§ What to work on:
Your answer is the lines below, exactly, from the one that contains "fatura do frete" through the one that contains "vendedor deve estar na posse dos mesmos", both included.

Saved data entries
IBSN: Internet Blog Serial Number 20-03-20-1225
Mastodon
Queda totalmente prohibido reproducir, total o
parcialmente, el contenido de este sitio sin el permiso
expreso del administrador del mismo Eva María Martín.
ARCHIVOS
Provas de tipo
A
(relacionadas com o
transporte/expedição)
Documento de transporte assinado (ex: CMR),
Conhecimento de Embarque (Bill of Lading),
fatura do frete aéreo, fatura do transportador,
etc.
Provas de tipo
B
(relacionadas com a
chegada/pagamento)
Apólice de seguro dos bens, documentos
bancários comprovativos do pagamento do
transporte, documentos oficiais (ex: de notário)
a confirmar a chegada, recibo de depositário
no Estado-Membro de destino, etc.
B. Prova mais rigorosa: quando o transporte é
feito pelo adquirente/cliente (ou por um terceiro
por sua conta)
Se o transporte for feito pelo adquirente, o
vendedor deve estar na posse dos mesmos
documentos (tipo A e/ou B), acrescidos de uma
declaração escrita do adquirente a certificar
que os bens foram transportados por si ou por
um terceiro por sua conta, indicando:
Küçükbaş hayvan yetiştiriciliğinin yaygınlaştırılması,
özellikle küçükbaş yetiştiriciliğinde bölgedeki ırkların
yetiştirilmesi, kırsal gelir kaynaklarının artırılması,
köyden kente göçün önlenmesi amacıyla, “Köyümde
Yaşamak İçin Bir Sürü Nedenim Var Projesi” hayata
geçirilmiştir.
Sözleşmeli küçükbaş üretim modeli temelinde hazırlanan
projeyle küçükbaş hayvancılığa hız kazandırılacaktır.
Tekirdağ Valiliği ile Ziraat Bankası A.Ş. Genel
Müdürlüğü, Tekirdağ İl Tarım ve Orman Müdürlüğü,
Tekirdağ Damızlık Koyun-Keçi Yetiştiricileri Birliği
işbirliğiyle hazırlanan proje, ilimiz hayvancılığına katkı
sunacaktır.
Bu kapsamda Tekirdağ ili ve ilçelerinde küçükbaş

§ Solution to the problem:
fatura do frete aéreo, fatura do transportador,
etc.
Provas de tipo
B
(relacionadas com a
chegada/pagamento)
Apólice de seguro dos bens, documentos
bancários comprovativos do pagamento do
transporte, documentos oficiais (ex: de notário)
a confirmar a chegada, recibo de depositário
no Estado-Membro de destino, etc.
B. Prova mais rigorosa: quando o transporte é
feito pelo adquirente/cliente (ou por um terceiro
por sua conta)
Se o transporte for feito pelo adquirente, o
vendedor deve estar na posse dos mesmos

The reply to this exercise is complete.